Problem 16.3 Wong, An introduction to pseudo differential operators. Let $\sigma\in S^m,\, m>0$ be an elliptic symbol and let $f\in L^p,\, 1<p<\infty$. Prove that every weak solution $u$ in $L^p$ of the pseudo differential equation $T_{\sigma}u=f$ over $\mathbb{R}^n$ is in $H^{m,p}$.
Hello. I would like to have a hint to demonstrate this problem. I know that I must prove that $\mathcal{F}^{-1}((1+|\xi|^2)^{s/2}\widehat{u}(\xi))\in L^p$ but I don't see how to relate the definition of weak solution with the Sobolev space where the weak solution belongs.
Why the weak solution $u$ , i.e., $(u,T_{\sigma}^{*}\varphi)=(f,\varphi),\quad \varphi\in\mathcal{S}$ implies that $u \in H^{m,p}$?

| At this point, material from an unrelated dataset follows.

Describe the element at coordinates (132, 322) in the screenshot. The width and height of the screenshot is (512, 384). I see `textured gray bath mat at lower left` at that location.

My attempt: \begin{align} \left\|u\right\|_{H^{m,p}}^{p}&=\int |\int e^{ix\xi}(1+|\xi|^2)^{m/2}\widehat{u}(\xi)d\xi|^p dx\\ &\leq \int |\int_{|\xi|\leq R}e^{ix\xi}(1+|\xi|^2)^{m/2}\widehat{u}(\xi) d\xi|^p dx+\int |\int_{|\xi|\geq R}e^{ix\xi}\sigma(x,\xi)\widehat{u}(\xi) d\xi|^p dx \end{align} when $|\xi|\geq R$ some $R>0.$
In the above I used the ellipticity condition on the symbol. In addition to an elementary inequality for $(1+|\xi|^2)^{m/2}\leq C(1+|\xi|^2)$ some $C$
But I am not sure how to use the inequality that appears in Theorem 16.3 to relate it to the above and be able to show that $ \left\|u\right\|_{H^{m,p}}<\infty.$